Don’t get me wrong; I believe in the First Amendment and the rights all of us have to express ourselves publicly. But at the same time, don’t we have the responsibility not to intimidate each other? Shouldn’t we have the freedom to gather in public spaces without fearing for our lives?

I want to get up in Van Cleave’s face, scream expletives, and tell him to take his weapons and stickers and go home. He would probably shoot me.

 

ç==è

 

P.S. As I do the final edits on this, I learn that two more deadly shootings have occurred, one in El Paso, Texas and the other in Dayton, Ohio. The El Paso gunman released a screed in which he boasted to seeking the most lethal weapon he could find, including hollow-point rifle ammunition designed to expand and fragment on impact, creating catastrophic wounds. He described it as a “bullet unlike any other.” A self-avowed white supremacist, he specifically targeted Hispanic people and killed at least 20, with two dozen more injured. Two of the fatalities were a 24-year-old mother, who died shielding her 2-month old son, and her husband. This shooting lasted a mere 60 seconds before police shot him dead.

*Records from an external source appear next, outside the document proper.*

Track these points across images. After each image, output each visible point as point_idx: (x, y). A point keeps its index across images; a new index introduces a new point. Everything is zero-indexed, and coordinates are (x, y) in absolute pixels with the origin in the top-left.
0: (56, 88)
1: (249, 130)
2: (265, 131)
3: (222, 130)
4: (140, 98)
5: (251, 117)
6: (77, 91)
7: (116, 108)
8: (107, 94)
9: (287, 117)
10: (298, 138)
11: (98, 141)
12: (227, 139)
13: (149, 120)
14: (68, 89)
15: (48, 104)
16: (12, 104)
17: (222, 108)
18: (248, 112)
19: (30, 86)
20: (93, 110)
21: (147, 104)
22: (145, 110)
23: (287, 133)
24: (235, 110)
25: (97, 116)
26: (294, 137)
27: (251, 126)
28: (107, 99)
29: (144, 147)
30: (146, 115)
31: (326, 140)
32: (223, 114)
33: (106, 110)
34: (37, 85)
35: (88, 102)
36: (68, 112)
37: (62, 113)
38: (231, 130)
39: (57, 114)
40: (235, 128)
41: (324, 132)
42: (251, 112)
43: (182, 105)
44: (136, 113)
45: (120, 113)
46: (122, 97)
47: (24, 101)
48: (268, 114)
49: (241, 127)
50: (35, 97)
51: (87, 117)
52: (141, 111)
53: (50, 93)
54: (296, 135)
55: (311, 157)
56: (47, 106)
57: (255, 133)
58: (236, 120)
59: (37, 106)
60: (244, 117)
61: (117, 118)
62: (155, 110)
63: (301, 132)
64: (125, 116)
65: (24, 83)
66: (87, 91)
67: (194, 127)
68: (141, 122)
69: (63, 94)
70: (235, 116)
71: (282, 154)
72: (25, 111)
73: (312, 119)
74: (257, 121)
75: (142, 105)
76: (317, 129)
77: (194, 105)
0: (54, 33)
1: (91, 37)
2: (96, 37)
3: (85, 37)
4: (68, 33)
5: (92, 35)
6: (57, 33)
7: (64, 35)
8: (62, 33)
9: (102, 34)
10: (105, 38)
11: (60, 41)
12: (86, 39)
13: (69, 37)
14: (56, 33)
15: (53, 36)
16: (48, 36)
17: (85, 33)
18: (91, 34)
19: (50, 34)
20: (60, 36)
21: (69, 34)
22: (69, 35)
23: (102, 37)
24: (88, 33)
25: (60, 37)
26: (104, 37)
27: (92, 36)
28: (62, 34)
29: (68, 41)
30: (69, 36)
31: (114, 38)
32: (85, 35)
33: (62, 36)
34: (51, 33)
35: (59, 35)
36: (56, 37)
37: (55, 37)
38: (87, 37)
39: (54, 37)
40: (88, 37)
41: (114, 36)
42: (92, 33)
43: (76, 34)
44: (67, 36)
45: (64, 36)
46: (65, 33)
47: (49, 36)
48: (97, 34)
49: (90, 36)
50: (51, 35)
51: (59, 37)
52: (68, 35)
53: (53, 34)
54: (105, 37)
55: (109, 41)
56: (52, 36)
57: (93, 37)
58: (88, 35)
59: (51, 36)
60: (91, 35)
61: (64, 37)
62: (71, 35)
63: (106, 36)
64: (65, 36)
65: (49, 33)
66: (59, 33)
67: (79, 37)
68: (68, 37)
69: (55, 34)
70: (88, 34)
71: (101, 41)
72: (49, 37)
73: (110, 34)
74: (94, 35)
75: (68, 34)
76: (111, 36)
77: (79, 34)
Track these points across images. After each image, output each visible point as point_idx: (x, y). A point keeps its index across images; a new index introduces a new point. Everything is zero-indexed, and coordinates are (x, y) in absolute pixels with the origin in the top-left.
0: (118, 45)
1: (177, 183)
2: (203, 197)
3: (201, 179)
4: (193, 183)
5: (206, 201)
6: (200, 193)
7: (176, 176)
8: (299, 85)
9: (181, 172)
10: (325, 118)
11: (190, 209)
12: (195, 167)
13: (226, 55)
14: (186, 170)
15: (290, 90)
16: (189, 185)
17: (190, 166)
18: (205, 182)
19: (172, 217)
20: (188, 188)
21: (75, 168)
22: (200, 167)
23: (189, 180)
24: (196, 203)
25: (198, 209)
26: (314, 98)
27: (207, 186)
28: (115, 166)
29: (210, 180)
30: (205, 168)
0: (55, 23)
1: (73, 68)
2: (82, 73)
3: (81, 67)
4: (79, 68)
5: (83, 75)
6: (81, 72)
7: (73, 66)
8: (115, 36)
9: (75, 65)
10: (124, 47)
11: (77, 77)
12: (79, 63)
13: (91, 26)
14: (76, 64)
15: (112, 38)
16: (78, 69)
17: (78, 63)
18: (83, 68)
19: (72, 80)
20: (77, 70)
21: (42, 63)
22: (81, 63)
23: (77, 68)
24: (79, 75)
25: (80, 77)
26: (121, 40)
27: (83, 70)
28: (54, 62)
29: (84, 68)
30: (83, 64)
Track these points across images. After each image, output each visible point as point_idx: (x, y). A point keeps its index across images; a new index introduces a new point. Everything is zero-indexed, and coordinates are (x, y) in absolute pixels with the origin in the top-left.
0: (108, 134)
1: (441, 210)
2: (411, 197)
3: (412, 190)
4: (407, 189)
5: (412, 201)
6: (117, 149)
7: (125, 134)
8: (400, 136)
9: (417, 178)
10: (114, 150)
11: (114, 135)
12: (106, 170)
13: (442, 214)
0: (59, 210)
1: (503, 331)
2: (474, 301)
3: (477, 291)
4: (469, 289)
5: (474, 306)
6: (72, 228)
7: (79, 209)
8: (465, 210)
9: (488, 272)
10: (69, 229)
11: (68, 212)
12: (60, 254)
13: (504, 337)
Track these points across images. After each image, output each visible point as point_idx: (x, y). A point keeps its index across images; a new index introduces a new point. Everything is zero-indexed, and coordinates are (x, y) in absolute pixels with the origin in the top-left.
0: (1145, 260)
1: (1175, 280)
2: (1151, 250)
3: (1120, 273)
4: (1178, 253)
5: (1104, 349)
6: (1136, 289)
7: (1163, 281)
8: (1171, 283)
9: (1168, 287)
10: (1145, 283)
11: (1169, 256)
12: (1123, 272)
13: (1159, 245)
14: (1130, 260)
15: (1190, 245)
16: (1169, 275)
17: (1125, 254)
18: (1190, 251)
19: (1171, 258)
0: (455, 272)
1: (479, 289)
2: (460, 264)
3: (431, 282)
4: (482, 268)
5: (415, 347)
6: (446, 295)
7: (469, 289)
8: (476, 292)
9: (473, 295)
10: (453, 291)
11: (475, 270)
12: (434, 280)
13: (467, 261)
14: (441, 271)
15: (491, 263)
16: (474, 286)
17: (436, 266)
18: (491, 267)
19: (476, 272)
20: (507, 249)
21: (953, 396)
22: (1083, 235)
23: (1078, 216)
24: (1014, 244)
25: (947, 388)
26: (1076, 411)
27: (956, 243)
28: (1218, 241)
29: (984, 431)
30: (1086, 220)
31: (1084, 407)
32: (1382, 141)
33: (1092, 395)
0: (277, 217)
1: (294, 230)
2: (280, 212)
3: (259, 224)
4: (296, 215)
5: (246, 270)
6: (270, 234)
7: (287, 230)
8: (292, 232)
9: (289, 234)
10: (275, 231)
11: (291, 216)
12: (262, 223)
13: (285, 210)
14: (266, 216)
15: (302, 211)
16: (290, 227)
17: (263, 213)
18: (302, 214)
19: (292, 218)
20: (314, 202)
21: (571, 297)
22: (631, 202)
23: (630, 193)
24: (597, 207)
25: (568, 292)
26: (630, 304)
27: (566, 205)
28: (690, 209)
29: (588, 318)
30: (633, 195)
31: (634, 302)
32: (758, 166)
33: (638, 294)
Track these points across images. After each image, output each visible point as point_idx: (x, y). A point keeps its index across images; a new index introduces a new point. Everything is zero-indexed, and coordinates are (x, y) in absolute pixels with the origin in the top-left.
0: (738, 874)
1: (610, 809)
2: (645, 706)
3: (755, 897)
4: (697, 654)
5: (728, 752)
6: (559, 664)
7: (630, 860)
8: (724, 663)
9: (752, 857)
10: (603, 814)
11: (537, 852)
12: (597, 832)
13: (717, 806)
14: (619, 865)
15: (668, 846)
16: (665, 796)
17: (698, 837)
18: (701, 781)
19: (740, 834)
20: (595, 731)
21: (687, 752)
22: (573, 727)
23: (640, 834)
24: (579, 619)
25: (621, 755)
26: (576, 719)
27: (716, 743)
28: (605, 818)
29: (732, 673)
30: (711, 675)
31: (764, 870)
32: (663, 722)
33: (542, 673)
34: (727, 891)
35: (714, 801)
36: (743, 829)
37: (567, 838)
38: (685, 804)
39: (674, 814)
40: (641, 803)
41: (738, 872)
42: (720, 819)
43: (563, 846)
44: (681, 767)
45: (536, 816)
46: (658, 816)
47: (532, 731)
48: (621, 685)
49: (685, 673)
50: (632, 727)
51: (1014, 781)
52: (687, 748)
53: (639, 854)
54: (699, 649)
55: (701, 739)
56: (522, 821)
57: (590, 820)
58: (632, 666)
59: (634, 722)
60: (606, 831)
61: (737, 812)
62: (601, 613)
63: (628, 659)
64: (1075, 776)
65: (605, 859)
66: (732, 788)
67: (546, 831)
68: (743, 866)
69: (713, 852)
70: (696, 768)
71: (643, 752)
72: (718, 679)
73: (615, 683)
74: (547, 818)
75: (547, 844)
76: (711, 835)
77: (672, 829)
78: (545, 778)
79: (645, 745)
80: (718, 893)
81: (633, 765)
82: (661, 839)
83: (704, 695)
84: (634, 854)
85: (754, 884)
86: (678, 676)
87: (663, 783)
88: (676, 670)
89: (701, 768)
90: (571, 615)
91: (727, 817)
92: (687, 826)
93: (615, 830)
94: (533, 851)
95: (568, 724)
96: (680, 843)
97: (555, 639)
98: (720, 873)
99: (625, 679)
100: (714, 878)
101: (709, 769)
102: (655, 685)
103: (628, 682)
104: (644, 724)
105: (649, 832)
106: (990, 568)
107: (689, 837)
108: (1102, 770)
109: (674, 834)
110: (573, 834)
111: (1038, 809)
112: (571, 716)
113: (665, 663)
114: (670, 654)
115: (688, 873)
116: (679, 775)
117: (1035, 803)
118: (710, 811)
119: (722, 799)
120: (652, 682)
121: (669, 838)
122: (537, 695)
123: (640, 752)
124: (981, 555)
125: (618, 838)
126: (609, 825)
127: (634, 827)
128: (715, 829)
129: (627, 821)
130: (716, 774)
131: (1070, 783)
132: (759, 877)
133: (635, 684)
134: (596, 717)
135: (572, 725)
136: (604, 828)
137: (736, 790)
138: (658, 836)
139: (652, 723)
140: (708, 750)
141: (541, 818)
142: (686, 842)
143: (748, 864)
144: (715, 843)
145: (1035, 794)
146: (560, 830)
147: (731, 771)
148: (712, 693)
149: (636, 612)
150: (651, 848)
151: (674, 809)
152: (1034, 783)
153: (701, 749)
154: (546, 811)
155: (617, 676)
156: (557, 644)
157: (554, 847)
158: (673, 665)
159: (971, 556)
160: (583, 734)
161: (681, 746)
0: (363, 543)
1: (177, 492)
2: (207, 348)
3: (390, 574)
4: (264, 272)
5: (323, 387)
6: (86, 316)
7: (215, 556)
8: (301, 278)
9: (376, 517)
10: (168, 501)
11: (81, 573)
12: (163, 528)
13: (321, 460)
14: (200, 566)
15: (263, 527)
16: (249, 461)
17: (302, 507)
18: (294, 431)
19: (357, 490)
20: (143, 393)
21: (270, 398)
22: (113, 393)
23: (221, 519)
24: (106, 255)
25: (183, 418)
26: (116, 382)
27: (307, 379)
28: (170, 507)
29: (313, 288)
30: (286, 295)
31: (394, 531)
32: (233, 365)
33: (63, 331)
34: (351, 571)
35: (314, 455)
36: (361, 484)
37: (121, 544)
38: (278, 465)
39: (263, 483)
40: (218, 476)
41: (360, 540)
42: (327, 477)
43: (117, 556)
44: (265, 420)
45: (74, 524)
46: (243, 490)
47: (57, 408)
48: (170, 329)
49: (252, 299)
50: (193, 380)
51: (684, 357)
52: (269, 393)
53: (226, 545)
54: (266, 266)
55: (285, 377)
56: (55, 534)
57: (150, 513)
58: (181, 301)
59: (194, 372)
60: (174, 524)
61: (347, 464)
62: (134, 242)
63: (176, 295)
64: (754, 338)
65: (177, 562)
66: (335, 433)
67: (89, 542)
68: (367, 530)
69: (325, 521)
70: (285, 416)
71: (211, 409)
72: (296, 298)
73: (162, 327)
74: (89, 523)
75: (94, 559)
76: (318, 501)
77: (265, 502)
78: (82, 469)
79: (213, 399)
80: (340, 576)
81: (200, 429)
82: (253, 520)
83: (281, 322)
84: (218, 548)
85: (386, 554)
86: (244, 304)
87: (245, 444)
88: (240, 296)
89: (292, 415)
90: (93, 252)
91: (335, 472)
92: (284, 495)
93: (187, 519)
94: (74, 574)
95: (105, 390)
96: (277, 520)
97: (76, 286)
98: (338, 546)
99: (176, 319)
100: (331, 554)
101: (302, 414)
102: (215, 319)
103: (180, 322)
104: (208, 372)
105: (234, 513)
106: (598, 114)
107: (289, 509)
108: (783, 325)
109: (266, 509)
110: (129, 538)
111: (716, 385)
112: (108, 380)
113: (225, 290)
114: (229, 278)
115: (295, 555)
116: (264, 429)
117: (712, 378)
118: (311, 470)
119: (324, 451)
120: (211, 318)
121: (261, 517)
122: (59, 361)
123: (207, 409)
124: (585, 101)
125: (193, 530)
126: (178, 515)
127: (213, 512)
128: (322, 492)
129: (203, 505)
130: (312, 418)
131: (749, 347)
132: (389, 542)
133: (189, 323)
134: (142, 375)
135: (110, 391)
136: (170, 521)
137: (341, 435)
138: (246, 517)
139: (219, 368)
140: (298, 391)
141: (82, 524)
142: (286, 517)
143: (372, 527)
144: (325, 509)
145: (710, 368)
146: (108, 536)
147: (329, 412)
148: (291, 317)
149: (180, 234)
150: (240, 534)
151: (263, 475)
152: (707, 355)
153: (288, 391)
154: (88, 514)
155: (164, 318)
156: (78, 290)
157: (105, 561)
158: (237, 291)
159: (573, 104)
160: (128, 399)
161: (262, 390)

The Dayton shooting lasted only 32 terrible seconds. The shooter, who wore a bulletproof vest, killed 9 people including his sister. He was apprehended and taken into custody.

We need to wrap our heads around how tragically abnormal this is. Large groups of people routinely gather around the world without these instruments of death and without violence.

Folks, we are living in a traumatized nation at war with itself. It only stokes the fire when people come into our communities with messages of intimidation and violence.